ErickBroch · 19/07/2024 09:47

I think you are upset for the wrong reasons. Not about him pulling her away from you, it is more concerning that it seems he is rude to family and doesn't want to engage at all. I find that not pleasant and my incredibly abusive ex partner who I also met at university was exactly like this.

Refused lifts, any time with parents or family around, always had to be one on one so he could manipulate and control the mood and situation.

I am not saying that her bf is like this - just something to be aware of!

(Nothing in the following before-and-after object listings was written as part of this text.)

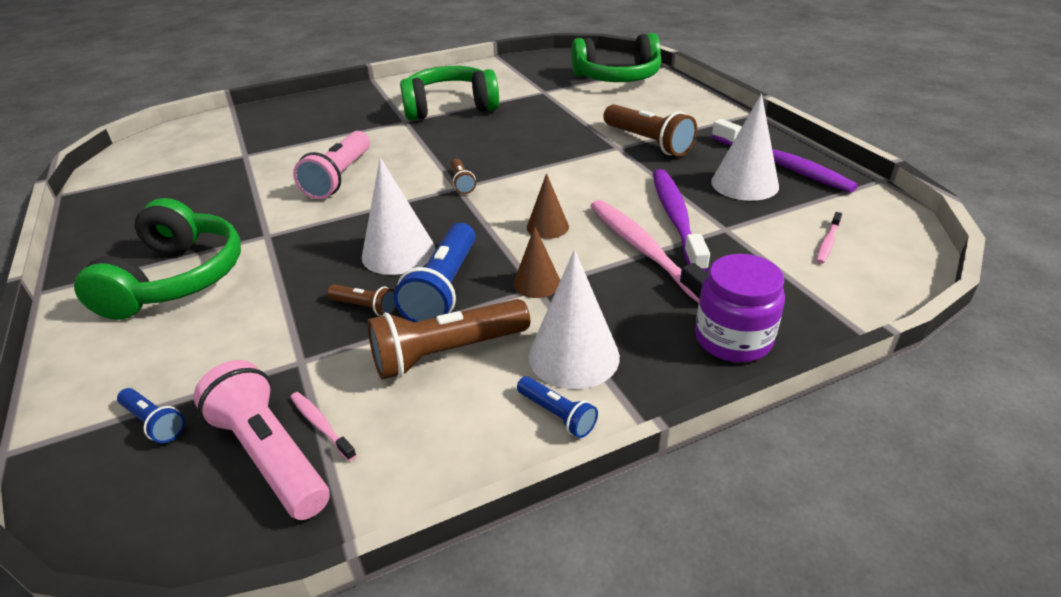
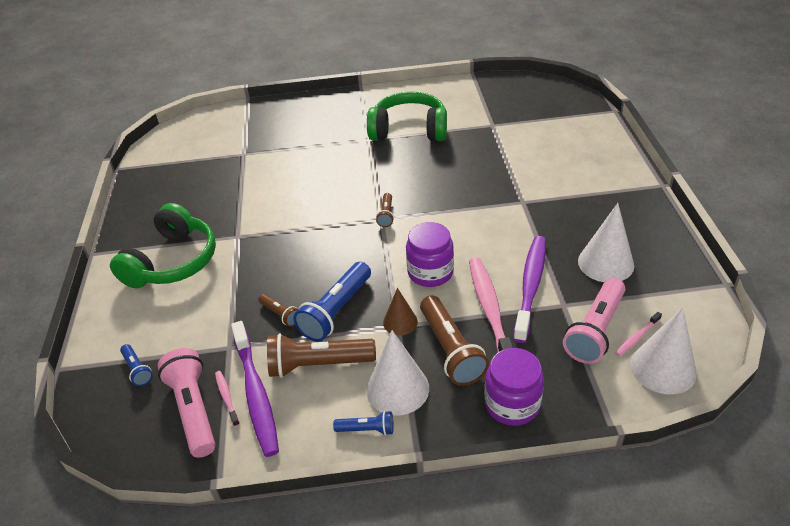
camera: 20 degrees right, 5 degrees up
(339, 177) = (301, 191): pink flashlight -> pink flashlight (595, 330)
(398, 252) = (318, 272): white cone -> white cone (663, 368)
(547, 227) = (430, 272): brown cone -> purple jar
(557, 415) = (367, 429): blue flashlight -> blue flashlight turned 60 degrees counterclockwise
(617, 78) = (563, 119): green headphones -> none
(648, 142) = (550, 201): brown flashlight -> brown flashlight (450, 350)
(782, 165) = (650, 249): purple toothbrush -> purple toothbrush (256, 394)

That's interesting. I was trying to work out why I felt upset but couldn't put my finger on it. I mean look I'm an adult I don't want to hang out with them . It was more a feeling that he wanted her all for himself. He talked to her directly at the meal about people me and dad don't know and if I tried to join in he just kinda ignored what I said. Like I say it's hard to work out why I'm upset

OP posts:
SiobhanSharpe · 19/07/2024 09:51

This is concerning, as if he sees the family as rivals for her affection. He sounds young and unable to cope with anyone else competing for her attention.
I fear that if your DD can't see this for herself then it will escalate because people like this, jealous and insecure, essentially want their partners all to themselves.
And if a guest in my house didn't socialise and eat meals with me I would make it plain that this is extemely rude and not how civilised adults behave.